A personal information leak is always a lousy incident for those affected, but when the leaked data puts you in danger and social discrimination, the problem doubles. Rela, a popular Chinese dating app for homosexual women, should have made a much more responsible effort to secure the profile information of its users, as it has exposed 5.3 million of them. The discovery was made by security researcher Victor Gevers, who has found one of the company’s servers that was accessible without password protection. According to the researcher, the database has been exposed since June 2018, but he had made the discovery only last week.

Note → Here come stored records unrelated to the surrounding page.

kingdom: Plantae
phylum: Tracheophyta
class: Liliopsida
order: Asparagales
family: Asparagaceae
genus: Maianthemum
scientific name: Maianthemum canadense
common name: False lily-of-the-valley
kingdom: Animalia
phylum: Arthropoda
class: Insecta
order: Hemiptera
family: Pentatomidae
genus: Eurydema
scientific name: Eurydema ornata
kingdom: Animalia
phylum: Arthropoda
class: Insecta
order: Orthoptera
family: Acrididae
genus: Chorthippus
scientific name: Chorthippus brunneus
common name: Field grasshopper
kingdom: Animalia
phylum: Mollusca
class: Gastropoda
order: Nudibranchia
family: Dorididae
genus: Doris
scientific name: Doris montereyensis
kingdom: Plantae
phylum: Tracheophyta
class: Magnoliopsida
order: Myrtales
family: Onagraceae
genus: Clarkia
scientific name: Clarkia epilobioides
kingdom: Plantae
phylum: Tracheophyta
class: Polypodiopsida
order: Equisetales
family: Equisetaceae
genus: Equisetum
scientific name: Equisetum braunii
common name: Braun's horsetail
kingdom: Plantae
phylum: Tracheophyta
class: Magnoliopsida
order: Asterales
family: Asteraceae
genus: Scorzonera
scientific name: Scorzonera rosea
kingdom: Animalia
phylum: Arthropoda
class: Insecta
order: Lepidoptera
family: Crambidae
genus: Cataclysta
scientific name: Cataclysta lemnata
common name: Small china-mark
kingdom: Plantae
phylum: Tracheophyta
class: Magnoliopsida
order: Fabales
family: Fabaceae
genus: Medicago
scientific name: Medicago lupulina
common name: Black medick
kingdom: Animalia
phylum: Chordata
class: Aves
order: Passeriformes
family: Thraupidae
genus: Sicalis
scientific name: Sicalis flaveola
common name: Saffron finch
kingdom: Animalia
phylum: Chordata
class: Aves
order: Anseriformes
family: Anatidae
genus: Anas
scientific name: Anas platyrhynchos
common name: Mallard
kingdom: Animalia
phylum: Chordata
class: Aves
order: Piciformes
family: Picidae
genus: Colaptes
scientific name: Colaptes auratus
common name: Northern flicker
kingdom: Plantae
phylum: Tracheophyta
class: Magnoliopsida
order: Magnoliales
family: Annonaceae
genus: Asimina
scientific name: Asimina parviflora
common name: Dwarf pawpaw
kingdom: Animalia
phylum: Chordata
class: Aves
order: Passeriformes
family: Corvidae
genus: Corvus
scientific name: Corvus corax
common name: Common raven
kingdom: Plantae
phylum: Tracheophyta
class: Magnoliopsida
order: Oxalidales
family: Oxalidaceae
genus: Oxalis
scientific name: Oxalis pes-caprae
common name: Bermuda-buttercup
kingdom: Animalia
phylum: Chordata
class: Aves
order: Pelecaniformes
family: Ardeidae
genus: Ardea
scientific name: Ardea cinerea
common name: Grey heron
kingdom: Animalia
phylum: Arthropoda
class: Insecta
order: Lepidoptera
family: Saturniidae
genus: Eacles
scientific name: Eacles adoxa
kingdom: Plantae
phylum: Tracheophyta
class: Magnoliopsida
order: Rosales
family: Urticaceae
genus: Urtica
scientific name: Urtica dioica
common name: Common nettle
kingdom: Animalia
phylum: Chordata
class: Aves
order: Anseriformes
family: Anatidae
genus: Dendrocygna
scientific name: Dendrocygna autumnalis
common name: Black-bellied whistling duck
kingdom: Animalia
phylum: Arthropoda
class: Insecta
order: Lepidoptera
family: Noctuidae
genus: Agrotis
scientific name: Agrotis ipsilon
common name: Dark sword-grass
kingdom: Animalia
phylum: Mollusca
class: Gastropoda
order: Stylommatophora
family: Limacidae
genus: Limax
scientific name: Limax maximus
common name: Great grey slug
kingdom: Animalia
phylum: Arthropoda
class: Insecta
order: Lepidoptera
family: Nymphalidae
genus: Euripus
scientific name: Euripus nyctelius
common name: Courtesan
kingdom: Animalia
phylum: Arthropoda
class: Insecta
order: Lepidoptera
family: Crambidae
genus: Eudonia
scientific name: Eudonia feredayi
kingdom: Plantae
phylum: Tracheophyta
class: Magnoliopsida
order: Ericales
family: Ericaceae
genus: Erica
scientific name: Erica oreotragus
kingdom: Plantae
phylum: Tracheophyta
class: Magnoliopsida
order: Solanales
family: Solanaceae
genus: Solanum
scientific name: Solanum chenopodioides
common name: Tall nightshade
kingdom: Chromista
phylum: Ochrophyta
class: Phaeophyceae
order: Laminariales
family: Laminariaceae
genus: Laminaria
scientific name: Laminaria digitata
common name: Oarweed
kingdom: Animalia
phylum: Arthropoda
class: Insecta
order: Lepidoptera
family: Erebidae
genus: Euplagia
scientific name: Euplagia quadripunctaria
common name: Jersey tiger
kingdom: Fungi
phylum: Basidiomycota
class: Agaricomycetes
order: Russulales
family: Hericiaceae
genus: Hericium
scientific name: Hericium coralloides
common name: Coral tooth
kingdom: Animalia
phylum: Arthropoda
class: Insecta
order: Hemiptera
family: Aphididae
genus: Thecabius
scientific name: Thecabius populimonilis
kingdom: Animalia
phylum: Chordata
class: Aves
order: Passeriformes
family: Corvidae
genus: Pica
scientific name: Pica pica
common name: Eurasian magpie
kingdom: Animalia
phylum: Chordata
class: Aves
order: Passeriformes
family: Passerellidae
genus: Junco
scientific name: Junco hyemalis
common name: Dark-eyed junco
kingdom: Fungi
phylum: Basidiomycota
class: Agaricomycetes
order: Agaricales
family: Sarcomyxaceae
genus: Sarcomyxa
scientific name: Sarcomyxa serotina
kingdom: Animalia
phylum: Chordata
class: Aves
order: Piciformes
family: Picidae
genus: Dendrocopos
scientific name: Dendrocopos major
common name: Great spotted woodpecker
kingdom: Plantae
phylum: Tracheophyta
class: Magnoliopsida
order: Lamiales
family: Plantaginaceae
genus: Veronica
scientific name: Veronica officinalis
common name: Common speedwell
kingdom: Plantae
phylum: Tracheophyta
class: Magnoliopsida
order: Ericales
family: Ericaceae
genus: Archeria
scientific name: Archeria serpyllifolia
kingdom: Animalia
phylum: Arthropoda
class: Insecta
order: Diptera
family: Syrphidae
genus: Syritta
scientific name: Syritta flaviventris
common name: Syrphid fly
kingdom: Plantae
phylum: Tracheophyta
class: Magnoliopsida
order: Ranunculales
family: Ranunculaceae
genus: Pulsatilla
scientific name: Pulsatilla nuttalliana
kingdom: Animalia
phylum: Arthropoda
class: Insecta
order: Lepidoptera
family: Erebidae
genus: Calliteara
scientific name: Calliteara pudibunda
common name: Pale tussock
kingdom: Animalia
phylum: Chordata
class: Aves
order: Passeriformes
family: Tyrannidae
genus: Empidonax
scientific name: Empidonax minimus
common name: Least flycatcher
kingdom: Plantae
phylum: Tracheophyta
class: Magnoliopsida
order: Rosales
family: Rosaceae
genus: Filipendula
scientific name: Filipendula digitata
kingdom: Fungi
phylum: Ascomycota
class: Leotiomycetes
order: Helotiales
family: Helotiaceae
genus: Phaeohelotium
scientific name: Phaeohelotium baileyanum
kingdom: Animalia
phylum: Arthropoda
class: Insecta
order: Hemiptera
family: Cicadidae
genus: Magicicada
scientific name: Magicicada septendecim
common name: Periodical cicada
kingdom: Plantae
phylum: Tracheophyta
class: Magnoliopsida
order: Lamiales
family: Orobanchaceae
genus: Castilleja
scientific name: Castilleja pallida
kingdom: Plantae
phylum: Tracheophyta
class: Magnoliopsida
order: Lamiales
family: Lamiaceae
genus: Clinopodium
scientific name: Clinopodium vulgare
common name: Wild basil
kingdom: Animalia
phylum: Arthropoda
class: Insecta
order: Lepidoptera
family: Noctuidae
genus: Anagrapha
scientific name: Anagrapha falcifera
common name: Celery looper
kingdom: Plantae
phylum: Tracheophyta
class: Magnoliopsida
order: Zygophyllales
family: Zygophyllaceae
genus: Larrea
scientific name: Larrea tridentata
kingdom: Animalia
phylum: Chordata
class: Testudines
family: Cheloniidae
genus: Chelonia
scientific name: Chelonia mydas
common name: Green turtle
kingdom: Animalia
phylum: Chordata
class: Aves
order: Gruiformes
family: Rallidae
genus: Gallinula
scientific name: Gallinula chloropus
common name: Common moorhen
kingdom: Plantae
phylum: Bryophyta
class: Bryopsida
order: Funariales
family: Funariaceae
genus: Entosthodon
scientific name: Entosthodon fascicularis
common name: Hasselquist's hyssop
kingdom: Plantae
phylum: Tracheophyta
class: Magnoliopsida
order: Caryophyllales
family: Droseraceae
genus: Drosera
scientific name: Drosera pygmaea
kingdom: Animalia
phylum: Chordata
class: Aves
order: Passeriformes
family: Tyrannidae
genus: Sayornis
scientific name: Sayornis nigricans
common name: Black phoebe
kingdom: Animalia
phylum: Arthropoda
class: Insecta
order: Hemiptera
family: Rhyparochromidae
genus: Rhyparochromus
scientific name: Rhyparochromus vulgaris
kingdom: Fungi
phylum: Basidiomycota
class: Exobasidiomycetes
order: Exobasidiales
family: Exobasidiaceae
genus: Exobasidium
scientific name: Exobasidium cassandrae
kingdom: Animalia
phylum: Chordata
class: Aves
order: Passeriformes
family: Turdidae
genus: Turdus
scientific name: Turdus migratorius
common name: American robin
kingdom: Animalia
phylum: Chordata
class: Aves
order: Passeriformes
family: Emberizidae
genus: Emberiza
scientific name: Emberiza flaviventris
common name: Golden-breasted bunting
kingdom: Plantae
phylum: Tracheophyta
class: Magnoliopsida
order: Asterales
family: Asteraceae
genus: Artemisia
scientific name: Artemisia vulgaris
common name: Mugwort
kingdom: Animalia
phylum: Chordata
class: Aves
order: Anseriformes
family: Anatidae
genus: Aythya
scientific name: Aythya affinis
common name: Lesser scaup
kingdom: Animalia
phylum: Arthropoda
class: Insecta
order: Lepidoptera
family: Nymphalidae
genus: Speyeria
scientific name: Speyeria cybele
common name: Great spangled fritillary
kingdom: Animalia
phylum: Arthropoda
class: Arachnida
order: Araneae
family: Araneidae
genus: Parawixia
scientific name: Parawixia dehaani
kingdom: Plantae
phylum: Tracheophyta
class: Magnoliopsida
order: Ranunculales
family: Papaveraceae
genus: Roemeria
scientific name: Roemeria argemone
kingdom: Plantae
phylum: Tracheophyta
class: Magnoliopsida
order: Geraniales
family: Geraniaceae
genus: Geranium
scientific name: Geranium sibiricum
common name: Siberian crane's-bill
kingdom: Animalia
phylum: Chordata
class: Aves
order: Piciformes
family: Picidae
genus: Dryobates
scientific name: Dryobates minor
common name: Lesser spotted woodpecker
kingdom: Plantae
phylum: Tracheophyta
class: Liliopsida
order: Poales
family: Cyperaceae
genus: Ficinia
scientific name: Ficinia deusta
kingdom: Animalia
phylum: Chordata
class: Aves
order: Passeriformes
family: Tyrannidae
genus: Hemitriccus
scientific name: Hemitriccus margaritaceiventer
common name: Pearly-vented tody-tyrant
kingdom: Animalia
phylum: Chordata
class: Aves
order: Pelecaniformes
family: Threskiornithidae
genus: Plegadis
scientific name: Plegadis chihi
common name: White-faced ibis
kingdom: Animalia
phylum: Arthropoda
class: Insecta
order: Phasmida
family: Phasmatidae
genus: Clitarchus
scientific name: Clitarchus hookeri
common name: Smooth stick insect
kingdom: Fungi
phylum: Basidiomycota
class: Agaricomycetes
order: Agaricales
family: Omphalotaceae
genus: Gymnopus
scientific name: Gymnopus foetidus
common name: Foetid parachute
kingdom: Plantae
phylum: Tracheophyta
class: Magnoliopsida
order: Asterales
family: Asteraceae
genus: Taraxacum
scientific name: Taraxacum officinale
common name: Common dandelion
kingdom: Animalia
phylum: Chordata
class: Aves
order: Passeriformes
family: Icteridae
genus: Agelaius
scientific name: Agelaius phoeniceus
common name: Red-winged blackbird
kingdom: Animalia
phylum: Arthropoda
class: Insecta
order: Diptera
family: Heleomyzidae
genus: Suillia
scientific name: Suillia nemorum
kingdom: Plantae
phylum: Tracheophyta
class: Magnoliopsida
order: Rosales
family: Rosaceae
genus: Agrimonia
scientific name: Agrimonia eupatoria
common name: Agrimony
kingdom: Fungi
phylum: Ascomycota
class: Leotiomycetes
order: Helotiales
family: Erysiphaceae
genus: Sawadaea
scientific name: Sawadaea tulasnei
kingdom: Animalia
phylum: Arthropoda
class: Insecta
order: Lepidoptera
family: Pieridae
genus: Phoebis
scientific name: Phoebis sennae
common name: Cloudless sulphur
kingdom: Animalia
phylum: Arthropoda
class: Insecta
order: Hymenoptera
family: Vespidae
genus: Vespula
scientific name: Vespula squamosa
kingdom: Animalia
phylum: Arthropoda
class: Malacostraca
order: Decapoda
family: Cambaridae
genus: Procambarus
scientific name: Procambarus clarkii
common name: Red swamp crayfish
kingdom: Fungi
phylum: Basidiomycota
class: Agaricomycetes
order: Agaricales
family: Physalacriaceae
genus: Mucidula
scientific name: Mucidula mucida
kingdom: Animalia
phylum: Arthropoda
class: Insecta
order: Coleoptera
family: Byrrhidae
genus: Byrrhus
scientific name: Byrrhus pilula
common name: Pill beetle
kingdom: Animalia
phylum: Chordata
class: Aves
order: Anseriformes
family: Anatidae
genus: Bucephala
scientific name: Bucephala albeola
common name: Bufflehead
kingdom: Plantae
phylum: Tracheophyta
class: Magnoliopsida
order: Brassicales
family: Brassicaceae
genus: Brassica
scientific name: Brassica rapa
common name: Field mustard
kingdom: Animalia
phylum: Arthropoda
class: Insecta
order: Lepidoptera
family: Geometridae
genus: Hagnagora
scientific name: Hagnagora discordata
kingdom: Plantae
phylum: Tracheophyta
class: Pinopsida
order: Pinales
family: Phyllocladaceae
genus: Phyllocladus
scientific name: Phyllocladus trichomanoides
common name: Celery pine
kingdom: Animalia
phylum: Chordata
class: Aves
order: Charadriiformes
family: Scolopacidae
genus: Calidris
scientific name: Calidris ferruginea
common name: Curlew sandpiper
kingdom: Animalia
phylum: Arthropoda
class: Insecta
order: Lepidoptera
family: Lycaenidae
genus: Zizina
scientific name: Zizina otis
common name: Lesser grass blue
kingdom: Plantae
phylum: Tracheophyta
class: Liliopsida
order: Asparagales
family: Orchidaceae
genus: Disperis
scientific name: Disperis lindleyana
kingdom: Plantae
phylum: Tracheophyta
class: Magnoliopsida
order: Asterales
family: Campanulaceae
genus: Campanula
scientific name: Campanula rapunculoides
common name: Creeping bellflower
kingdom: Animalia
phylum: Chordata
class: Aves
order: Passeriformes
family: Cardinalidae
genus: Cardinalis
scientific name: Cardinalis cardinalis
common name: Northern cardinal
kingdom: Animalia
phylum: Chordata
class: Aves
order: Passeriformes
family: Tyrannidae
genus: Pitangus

Each of the 5.3 million profiles that were contained on the server in question includes the user nicknames, dates of birth, ethnicity, sexual orientation and preferences, height, weight, and general interests. For many of these profiles, there’s also precise geolocation data (depending on the account settings), and their private “moments”, or status updates. As Gevers told TechCrunch, which was the first to receive the tip: “The privacy of five-plus million LGBTQ+ people face a lot of social challenges in China because there are no laws protecting them from discrimination. This data leak that has been open for years makes it even more damaging for the people involved who were exposed.”
Homosexuality in China has been rendered legal in 1997 and declassified as a mental illness in 2001, but LGBT protection laws have not been established in the country yet. Same-sex couples cannot seek legal protection against discrimination, cannot marry, and don’t have the right to adopt children. With the anti-discrimination provisions missing from the Chinese Constitution, the people who had their profiles leaked are now facing a host of problems, from risking their employment to bullying, getting banned from personal expression platforms, and even not being permitted to blood donation and reception anymore.
Rela was even bashed in May 2017 by the Chinese authorities, and as reported by the BBC, conservatism in the country has led to the unofficial shutdown. Following a move to a new cloud provider, the app returned in May 2018, and so the unprotected server remained misconfigured since then. Rela responded by stating that the server is now protected, but no further details or explanations were provided.